(CN) – A federal judge in Manhattan found a businessman guilty of violating the Iran Trade Embargo for transferring $300,000 in ill-gotten gains to Iran through an underground banking system trusted by criminals and terrorists the world over.
Prosecutors say Reza Safarha, a dual citizen of the United States and Iran, was caught along with co-conspirators through a sting operation. A confidential informant for the FBI asked Safarha, who also goes by Ali, to use the “hawala” system in 2007 and 2008 to transfer money earned from the sale of stolen electronics to Iran.

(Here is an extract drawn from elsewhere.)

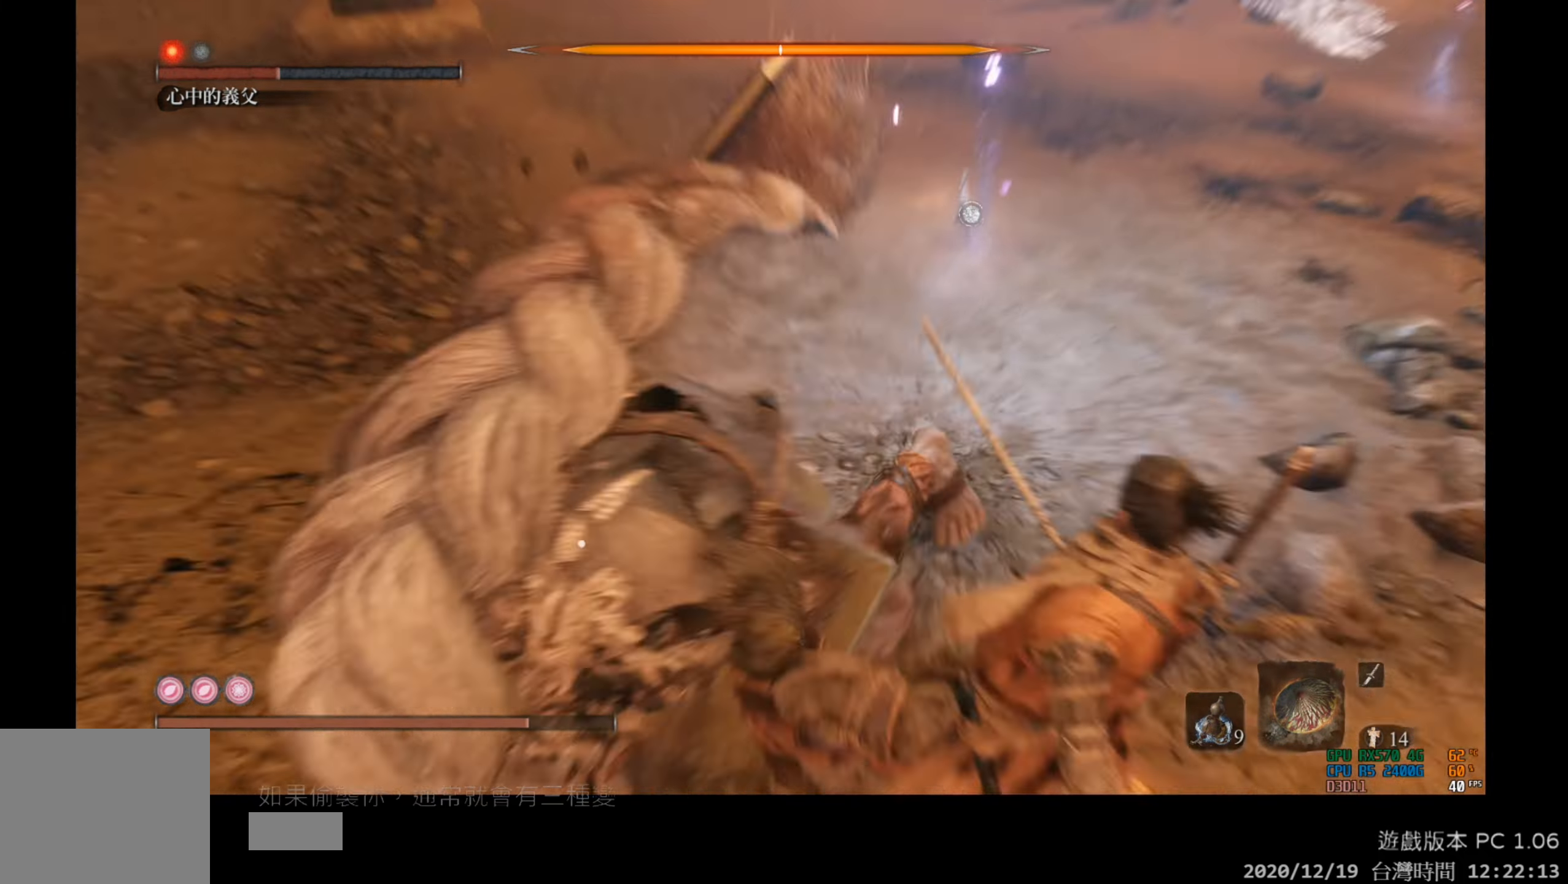
{"buttons": [], "left_stick": "center", "right_stick": "center", "events": [[33, "B", "up"], [217, "left_stick", "center"]]}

In hawala, money does not physically cross international borders through a legitimate banking system. Instead, the money is sent to a “hawaladar” in a foreign country to make the transactions. They system operates on “trust and the extensive use of connections such as family relationships or regional affiliations,” according to a court filing authored by IRS Special Agent Dan McWilliams.
In addition to violating the embargo with Iran, authorities believe Safarha stole $10,000 from the U.S. government, which he intentionally did not send abroad.
U.S. District Judge Richard Sullivan found Safarha guilty of one count of conspiracy to violate the International Emergency Economic Powers Act, one substantive count of violating that act, one count of conspiracy to launder money, one substantive count of money laundering and one count of stealing government money.
Safarha faces 35 years in prison when he is sentenced on June 3.